Leading the new wave with confident energy and now world-famous wines is Eben Sadie, who makes his Palladius white blend solely from Perdeberg grapes. A good portion of his red blend, Columella (the 2005 was the highest rated South Africa wine ever in US Wine Spectator magazine), also comes from these slopes. For Sadie, a good wine is assessed by its structure, not its obvious fruit. The Perdeberg vines, with their age, give him this structure in spades, and their granitic composition preserves the natural acidity of the grape – and natural acidity is far superior to added acidity for a wine’s balance.
The Palladius 2006 comes across as a beguilingly soft wine, but its lingering persistence and mineral heart give you an idea of what role provenance can play in making individualistic wine. It’s a solid wine without being at all hard, and its consistency in the palate is fantastic. Difficult to find, expect to pay around R349 in fine wine shops. If Palladius is unavailable, get hold of some of his Sequillo 2006 white (R165). Again a white blend from the same soils, this time lower on the slopes, the result is a more accessible style of wine.

■ ■ ■ ■ ■ ■ ■

## GOALS
**a)** Can you reproduce, word for word, the part of the wine passage that opens with the words containing "Leading the new" and closes with "a wine’s balance."?
**b)** Which of Eben Sadie's wines does the wine passage name?

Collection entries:
■ ■ ■ ■ ■ ■ ■

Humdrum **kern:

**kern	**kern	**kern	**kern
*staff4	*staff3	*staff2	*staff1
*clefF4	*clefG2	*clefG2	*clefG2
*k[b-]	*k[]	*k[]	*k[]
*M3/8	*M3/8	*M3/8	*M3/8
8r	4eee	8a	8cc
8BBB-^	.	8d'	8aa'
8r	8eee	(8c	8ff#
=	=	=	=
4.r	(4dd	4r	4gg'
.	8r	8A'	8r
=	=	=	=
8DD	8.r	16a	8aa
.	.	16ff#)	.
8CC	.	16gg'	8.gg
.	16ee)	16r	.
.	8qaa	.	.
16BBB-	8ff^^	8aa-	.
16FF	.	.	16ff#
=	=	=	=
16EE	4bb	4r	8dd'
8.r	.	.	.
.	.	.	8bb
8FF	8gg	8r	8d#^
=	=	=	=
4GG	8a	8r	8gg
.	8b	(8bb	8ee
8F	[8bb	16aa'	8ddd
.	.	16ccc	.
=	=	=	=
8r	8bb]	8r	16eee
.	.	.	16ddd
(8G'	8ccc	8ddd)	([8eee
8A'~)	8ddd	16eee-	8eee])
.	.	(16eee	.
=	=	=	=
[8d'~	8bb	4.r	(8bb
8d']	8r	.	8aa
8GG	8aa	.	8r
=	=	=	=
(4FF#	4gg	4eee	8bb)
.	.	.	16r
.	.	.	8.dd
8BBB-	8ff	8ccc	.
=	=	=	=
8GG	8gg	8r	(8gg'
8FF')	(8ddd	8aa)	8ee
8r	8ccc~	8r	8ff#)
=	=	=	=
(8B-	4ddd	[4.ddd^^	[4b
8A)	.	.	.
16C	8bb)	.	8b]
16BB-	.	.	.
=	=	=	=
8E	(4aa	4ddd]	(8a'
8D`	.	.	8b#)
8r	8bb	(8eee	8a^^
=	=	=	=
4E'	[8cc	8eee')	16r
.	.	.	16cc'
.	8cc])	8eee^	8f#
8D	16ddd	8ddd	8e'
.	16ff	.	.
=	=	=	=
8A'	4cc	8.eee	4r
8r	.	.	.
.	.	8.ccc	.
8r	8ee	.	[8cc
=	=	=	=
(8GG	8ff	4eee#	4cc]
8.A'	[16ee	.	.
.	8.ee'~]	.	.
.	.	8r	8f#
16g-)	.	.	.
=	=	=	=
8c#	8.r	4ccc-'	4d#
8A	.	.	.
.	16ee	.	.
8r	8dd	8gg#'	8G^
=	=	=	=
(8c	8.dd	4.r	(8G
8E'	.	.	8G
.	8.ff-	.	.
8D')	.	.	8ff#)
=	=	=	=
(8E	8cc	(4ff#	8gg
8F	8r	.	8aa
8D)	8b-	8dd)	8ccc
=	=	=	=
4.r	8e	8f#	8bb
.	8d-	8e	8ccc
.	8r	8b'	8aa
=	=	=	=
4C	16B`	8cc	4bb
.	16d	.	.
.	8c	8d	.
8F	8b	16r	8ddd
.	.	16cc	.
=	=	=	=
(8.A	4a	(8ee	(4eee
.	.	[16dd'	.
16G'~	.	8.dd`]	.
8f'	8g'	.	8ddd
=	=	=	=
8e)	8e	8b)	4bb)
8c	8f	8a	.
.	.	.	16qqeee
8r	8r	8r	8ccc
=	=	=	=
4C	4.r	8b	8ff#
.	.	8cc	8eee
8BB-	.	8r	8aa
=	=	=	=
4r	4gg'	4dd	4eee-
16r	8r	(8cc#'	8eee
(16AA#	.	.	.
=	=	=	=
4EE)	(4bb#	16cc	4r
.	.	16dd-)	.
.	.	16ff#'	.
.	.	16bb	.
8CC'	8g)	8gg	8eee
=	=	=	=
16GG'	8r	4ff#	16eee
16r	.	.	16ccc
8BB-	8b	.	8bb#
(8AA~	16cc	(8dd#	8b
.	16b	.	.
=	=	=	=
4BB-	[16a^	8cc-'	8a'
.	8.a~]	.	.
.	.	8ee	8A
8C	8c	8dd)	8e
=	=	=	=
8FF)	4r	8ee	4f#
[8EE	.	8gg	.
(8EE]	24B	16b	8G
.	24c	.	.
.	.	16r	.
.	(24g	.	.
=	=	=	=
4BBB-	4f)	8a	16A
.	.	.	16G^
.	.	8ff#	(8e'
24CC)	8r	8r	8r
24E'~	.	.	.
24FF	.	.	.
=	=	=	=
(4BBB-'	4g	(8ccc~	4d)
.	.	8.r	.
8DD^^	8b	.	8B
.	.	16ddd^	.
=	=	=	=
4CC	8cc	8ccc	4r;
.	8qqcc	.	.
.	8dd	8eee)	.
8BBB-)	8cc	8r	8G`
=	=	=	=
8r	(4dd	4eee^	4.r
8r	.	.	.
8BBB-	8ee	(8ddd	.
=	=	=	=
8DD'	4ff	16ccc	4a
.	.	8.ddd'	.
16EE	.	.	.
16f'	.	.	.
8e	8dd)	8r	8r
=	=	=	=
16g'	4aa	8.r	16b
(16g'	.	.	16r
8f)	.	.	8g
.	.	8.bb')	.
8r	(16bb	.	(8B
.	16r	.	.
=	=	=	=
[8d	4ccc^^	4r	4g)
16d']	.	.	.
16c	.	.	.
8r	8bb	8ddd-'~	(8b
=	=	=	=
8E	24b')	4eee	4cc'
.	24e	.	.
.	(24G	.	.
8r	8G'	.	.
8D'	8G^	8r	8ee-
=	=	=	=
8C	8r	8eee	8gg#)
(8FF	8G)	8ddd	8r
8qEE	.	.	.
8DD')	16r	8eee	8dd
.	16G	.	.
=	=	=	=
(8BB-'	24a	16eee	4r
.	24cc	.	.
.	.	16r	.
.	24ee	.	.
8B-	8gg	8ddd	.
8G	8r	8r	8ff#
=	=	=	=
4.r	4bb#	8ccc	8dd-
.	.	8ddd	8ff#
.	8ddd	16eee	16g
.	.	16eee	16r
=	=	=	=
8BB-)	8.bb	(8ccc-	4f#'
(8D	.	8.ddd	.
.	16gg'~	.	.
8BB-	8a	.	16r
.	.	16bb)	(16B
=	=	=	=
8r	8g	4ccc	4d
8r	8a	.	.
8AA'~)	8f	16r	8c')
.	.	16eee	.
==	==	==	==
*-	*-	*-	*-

■ ■ ■ ■ ■ ■ ■

## RESULTS OF THE TASKS
**a)**
Leading the new wave with confident energy and now world-famous wines is Eben Sadie, who makes his Palladius white blend solely from Perdeberg grapes. A good portion of his red blend, Columella (the 2005 was the highest rated South Africa wine ever in US Wine Spectator magazine), also comes from these slopes. For Sadie, a good wine is assessed by its structure, not its obvious fruit. The Perdeberg vines, with their age, give him this structure in spades, and their granitic composition preserves the natural acidity of the grape – and natural acidity is far superior to added acidity for a wine’s balance.

**b)**
- Palladius
- Columella
- Sequillo